Supporting such changes is the debate about the degree of transparency commercial enterprises should be subject to when delivering public services. Again it is a matter of regret that parliament (to date) has decided that the freedom of information act should not apply to the business sector (as I understand it), thereby restricting transparency. All in the name of commercial confidentiality. Is this what we really want - a probation service part of which (the NPS) is effectively gagged and subject to serious risk of political interference and the other (the CRCs) hidden behind the cloak of commercial confidentiality?

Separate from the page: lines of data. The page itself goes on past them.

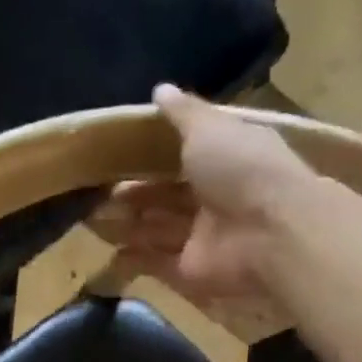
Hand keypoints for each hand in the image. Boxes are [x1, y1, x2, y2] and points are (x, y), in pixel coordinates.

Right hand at [90, 85, 326, 313]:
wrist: (268, 233)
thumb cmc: (241, 170)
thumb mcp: (210, 128)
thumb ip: (183, 113)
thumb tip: (160, 90)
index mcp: (225, 158)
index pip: (186, 155)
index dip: (154, 155)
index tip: (119, 153)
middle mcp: (215, 198)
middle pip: (167, 196)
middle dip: (135, 194)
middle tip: (99, 192)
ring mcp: (202, 237)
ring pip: (158, 229)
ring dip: (128, 225)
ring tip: (92, 218)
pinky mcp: (190, 271)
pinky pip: (156, 263)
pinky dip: (134, 259)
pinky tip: (109, 253)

There are a number of ancillary but important matters:
- probation interventions should be included in a programme of market testing to enable those best able to deliver such services (on macro and micro levels) at the best price to do so. Fair competition must include the opportunity for the public sector to participate (as happens in HM Prison Service);
- the delivery of differentiated services that endorse and reflect the spirit of equality duties must remain a priority;
- consider carefully the use of EM remembering that the profiles of most offenders include either thinking or behaviour deficits that cannot be fixed by EM;
- retaining offender managers within one overall organisation mitigates the risk of divergent practice but it must be supported by suitable training for all offender managers with a recognised portable qualification;
- without being elitist, there must be sufficient entry requirements that ensure offender managers and other staff working in probation have the intellectual, emotional and communication capacities for the work which is demanding;
- a proper review of the middle manager role and function to ensure a sufficiency of managerial oversight of and support for practitioner staff allowing for proper staff supervision and appraisal;
- just get some people in who actually understand probation and data security issues to design a national probation IT system. Do not allow a fragmented IT system;
- a question remains as to the proper departmental location of probation - I could argue it should be in the Home Office as its primary objectives are public protection and reducing crime and reoffending and its close association with the work of the police;
- the metrics for probation should include crime reduction.
- The MoJ or HO retains responsibility for nationally commissioned services / interventions;
- The MoJ or HO transfers its more local commissioning responsibilities and budgets to PCCs or to groups of PCCs (that match the potentially new OM divisions), and makes use of ‘earned autonomy clauses’ as the PCCs proved capability and capacity;
- The MoJ seconds existing key commissioning personnel into the PCC commissioning function to build capacity and ensure and enable alignment between the PCC plans with MoJ / HO objectives and between MoJ and HO objectives;
- The PCCs will include consultation with probation, local authorities, sentencers, victim organisations, YOTs, more local bodies and strategic partnerships in building its wider Police and Crime plan to ensure local probation / community offender management priorities are considered and are affordable;
Without doubt there will be flaws in these proposals and arguments, but I can only hope that they will at least spark some further thought and consideration. It is hard to conceive of an arrangement that is worse than that which Grayling foisted onto the public.